What the company do in this storytelling arena, they clearly do well - stripped bare and with simplicity.
As we enter, the cast of three are wandering about the stage chatting amongst themselves and looking a little bored as they wait for the audience to settle in. They're clearly a troupe about to tell us a story rather than create a world of escape. Kicking off with an auditorium-wandering tirade ("Steal from Tesco!" in the style of the classic "Wear sunscreen"), Holly Beasley-Garrigan then tells us the story of J - a 26 year old physics teacher with a weak heart who dreams of being an astronaut - as she goes on a journey to embrace the cosmos.
To maintain a varied pace for the first half hour she carries, she delivers the heightened reality of the poetic text very well, sometimes using a mic stand, sometimes quietly downstage, once using an audience member to deliver a quote from astrophysicist Carl Sagan, for no other reason I could see other than forcing movement and giving a different 'sound' to her voice. But it does break up what could otherwise be just a monotonous monologue.

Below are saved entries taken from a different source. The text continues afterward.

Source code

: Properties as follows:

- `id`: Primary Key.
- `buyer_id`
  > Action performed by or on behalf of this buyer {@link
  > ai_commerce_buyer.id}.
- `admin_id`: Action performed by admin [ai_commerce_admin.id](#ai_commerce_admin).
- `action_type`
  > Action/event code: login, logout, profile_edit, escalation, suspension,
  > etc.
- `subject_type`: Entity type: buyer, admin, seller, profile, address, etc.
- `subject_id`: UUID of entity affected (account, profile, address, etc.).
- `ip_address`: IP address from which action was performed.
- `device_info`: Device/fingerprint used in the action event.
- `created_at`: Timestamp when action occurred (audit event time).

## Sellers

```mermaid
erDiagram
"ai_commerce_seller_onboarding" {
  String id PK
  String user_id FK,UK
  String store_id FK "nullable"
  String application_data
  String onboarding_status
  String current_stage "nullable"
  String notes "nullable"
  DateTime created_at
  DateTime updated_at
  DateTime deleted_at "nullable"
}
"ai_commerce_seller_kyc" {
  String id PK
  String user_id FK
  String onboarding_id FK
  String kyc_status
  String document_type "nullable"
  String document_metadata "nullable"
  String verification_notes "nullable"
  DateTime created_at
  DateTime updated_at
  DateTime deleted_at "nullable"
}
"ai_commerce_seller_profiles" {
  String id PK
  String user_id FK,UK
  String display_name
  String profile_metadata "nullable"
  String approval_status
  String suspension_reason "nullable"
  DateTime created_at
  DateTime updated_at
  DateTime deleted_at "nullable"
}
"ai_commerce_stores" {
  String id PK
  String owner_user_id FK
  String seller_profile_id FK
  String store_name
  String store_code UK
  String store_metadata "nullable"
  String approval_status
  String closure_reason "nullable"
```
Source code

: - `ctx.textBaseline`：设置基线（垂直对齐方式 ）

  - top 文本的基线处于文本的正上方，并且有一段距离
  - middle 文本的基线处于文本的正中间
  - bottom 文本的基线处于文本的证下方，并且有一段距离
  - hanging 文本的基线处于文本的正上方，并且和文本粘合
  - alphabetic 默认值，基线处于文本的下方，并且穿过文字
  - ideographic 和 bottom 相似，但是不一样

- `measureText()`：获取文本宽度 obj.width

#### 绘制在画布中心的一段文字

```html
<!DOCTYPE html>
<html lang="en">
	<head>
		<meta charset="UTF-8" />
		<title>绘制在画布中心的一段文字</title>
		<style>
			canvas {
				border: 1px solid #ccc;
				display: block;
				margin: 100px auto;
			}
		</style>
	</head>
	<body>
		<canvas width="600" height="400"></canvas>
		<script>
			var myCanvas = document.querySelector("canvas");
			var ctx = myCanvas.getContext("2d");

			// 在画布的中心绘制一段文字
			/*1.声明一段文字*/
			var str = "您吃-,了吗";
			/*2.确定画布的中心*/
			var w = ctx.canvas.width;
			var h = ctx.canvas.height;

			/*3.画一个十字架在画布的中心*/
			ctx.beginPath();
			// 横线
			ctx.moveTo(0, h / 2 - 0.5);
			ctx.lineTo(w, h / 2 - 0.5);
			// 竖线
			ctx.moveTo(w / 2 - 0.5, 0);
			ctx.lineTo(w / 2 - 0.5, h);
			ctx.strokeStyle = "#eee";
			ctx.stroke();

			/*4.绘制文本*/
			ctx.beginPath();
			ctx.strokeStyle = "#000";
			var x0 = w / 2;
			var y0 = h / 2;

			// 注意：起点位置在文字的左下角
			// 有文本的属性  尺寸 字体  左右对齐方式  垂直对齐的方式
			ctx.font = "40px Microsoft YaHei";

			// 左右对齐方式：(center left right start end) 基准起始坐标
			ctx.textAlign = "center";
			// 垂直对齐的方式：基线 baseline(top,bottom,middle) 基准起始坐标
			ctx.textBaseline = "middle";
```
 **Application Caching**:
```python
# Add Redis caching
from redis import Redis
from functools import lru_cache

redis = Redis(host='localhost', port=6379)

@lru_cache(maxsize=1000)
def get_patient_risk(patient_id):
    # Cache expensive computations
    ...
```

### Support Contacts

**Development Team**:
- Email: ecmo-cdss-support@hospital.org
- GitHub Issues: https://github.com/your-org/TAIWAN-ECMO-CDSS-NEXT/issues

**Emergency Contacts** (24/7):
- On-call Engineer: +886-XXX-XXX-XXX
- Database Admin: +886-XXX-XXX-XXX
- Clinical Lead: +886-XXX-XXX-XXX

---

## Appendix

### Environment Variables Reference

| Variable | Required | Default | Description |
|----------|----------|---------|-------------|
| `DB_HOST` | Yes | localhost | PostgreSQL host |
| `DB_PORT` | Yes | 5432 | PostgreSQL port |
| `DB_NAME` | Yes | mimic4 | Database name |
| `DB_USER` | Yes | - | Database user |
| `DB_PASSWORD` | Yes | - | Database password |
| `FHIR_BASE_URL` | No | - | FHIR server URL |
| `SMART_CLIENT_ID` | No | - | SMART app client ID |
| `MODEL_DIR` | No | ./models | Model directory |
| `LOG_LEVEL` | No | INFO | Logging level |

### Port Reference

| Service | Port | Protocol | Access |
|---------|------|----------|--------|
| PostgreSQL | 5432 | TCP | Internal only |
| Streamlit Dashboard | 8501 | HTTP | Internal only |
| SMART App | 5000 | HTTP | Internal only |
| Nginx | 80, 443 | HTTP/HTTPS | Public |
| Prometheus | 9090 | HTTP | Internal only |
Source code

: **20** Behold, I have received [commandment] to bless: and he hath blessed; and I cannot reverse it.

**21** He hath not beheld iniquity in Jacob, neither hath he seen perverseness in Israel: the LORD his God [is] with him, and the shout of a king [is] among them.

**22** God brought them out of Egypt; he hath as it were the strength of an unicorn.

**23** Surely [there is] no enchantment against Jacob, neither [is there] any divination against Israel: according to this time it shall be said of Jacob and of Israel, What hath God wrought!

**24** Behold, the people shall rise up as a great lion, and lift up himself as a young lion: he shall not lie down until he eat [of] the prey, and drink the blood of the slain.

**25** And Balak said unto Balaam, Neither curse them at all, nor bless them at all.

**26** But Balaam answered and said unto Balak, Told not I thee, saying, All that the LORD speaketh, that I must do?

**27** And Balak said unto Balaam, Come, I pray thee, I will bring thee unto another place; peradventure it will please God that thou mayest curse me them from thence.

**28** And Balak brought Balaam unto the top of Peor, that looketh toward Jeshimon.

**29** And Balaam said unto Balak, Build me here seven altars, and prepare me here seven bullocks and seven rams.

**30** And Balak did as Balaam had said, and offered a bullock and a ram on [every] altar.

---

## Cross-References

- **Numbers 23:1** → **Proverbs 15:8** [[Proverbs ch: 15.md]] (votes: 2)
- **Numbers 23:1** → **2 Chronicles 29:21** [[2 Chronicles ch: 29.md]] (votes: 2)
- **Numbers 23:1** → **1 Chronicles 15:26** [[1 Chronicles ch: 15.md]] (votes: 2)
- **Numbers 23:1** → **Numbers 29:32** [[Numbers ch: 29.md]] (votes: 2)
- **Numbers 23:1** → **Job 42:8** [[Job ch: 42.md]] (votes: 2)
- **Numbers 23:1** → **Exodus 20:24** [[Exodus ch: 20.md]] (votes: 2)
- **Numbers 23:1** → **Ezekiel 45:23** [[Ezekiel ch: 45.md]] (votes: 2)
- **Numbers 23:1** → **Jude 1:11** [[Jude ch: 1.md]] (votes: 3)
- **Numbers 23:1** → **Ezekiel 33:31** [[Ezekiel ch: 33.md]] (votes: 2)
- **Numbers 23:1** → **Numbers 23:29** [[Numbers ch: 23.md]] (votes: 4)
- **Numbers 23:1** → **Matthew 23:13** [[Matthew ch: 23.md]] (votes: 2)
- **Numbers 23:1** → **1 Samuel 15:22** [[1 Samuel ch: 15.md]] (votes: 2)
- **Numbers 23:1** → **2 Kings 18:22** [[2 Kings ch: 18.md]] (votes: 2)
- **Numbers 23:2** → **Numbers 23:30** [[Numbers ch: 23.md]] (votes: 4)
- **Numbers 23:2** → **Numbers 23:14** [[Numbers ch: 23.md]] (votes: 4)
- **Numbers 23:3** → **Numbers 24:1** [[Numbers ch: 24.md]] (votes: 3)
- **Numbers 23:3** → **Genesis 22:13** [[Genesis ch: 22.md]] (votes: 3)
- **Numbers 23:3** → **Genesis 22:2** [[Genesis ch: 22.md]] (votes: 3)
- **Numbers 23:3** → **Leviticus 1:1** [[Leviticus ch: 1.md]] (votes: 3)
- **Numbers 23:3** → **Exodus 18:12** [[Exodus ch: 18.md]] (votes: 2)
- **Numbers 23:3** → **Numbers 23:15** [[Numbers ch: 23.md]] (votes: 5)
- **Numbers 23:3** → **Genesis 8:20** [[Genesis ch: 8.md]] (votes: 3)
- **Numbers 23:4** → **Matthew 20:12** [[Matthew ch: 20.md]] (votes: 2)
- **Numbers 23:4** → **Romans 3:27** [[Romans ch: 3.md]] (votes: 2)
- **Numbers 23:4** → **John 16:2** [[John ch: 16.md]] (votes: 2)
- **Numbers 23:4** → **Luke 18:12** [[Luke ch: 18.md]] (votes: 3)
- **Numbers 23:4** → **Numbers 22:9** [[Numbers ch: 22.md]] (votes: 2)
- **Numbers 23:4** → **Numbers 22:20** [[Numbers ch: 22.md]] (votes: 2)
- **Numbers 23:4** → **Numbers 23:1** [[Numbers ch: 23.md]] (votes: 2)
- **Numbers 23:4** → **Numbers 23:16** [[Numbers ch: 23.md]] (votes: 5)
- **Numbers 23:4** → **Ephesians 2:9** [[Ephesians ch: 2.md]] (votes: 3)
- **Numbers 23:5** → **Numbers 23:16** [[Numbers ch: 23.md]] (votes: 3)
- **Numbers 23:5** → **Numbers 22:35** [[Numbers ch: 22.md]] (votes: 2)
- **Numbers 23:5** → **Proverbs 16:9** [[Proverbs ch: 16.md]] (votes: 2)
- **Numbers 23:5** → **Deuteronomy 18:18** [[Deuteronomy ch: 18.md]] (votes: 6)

When she travels 400 miles to meet an online date, Blair (himself a tree surgeon and poet), he initially takes over the monologue but also plays out some scenes together with J (although as part of the storytelling as they punctuate with "he / she said" before and after delivering lines). Pretty guitar-led music continues throughout amongst the lectures against society (his focus being corporate "Johnny Profit" only out to make money, and the existence of billboards as a signifier of all that is wrong with the world), and there are also a couple of melodic songs on idealism. The words may be reminiscent of student rallying ("listen to the electricity going from pylon to pylon" and "unstitch every thread till I'm threadbare") but they are gentle, sung well and with a clear belief.
As a piece of storytelling, it's generally engaging, being led by two highly-skilled orators. Their laid back manner gives little to excite or maintain interest but if I was listening to an audiobook then their delivery would make that enjoyable. The story isn't particularly new (we should let go of the Internet, look to nature, eschew capitalism and remember "we are all intelligent dust" in this Universe) and the underlying love story isn't explored enough as to become believable, but the narration and score gently move it along pleasantly and with ease.
What the company do in this storytelling arena, they clearly do well - stripped bare and with simplicity. Whether that's enough to maintain your interest for an hour very much depends on how many similar pieces in this style you have seen before and therefore how unique a structure it may be for you.